Not many films in our time have produced the outraged frenzy of political activists and elected officials alike quite like Kathryn Bigelow’s latest film, “Zero Dark Thirty.” The movie depicts the CIA’s decade-long search for Osama bin Laden and, through the eyes of one CIA officer, shows the various intelligence-gathering techniques used to locate the most wanted man in the world. These controversial methods, including tactics that many regard as torture, ignited fierce debate when actually used, but it is the perceived portrayal of torture in Bigelow’s Academy Award-nominated film that has upset so many. Having watched the movie this past weekend, I came away not only applauding the craftsmanship with which Bigelow and screenwriter Mark Boal created the film, but also questioning liberal critics’ ideological interpretation of the work.
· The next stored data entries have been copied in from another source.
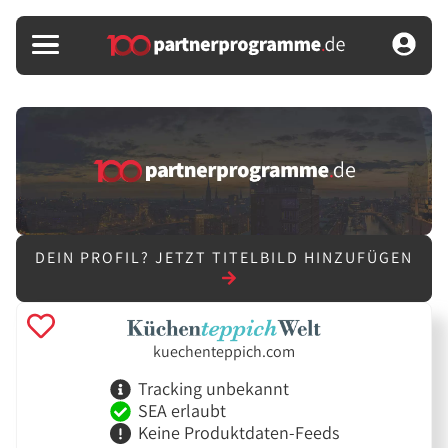
DEIN PROFIL?
JETZT TITELBILD HINZUFÜGEN
kuechenteppich.com
Tracking unbekannt
SEA erlaubt
Keine Produktdaten-Feeds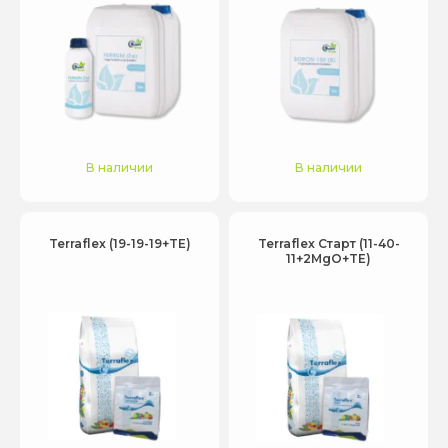
В наличии
В наличии
Terraflex (19-19-19+TE)
Terraflex Старт (11-40-
11+2MgO+TE)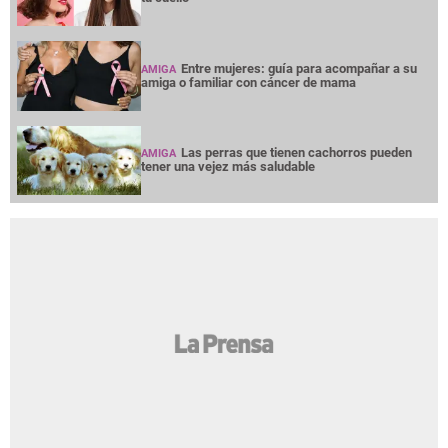
Entre mujeres: guía para acompañar a su
AMIGA
amiga o familiar con cáncer de mama
Las perras que tienen cachorros pueden
AMIGA
tener una vejez más saludable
Liberal media outlets like Mother Jones are up in arms over the film’s agenda to “help Americans learn how to love torture,” while veteran actors Ed Asner and Martin Sheen have joined a campaign led by actor David Clennon to deny the movie any Academy Awards. Senators Dianne Feinstein (D-CA), John McCain (R-AZ) and Carl Levin (D-MI) wrote a letter to Sony Pictures denouncing the film’s implication that enhanced interrogation tactics yielded specific information regarding the whereabouts of bin Laden’s courier – a vital piece of intelligence in finding bin Laden’s Abbottabad compound.
As these critics gain traction, however, I have to wonder whether I saw the same movie. The “Zero Dark Thirty” I saw depicted torture as a horrifying reality, and it was indeed a reality. Actress Jessica Chastain, playing the lead role of determined CIA officer “Maya,” perfectly relayed a feeling of profound discomfort with torture when she is thrown into an enhanced interrogation situation her first day in Pakistan. Of course, she must also do her job, and as the film accurately portrays, some CIA officers’ jobs during the George W. Bush administration involved torturing prisoners. That early torture scene shows truly abhorrent acts, and the prisoners’ cries matched with Chastain’s troubled expressions certainly did not “help me to love torture.”
As to the claim that Bigelow and Boal imply torture proved useful, I disagree with critics as well. Enhanced interrogation techniques, according to the film, yielded one important piece of information: the prisoner Ammar reveals the alias of bin Laden’s courier. Interrogation of other detainees, however, complicates even this intelligence. One claims the courier died, while the man accused of actually using the courier to speak with bin Laden refuses to give the courier’s true identity. The manhunt stagnates until another CIA analyst, a fresh pair of eyes, discovers what could be the courier’s true identity through an old-fashioned archives search. From there, bribery and phone tapping prove most useful. Through this series of events, the film demonstrated the ineffectiveness of torture, not its usefulness.
Now, Senators Feinstein, McCain and Levin very specifically criticize the movie for even suggesting enhanced interrogation techniques were tied to finding the courier. They point to a May 2011 statement released by then-CIA director Leon Panetta who wrote, “No detainee in CIA custody revealed the facilitator/courier’s full true name or specific whereabouts. This information was discovered through other intelligence means.” If we want to be specific then the movie is true to Panetta’s statement. Ammar only reveals the alias of the courier, not his “full true name” and no other detainee subjected to torture in the film’s depiction provided factual or useful intelligence on the courier. I am certain the Senators hold many other concerns about facts presented in the film, but a movie that compresses ten years into two and a half hours is by necessity going to need creative license to simplify.
This simplification, however, does not lead to the “glorification of torture” as the critics have declared. My own interpretation of the movie in fact steered me to the opposite point of view. It appropriately portrayed torture and American national security policy as both morally and functionally problematic. The equally appropriate positive portrayal of our nation’s dedicated intelligence professionals should not obscure that criticism of the system. While it may seem insignificant when compared to the weighty topic of torture, I am disheartened that off-base interpretations of the film could rob it of deserved accolades. (I suspect these interpretations already denied Bigelow a much-deserved Academy Award nomination for Best Director.) Oscars should reward cinematic achievement, and it would be shameful for misplaced politics to sideline one of this generation’s best films.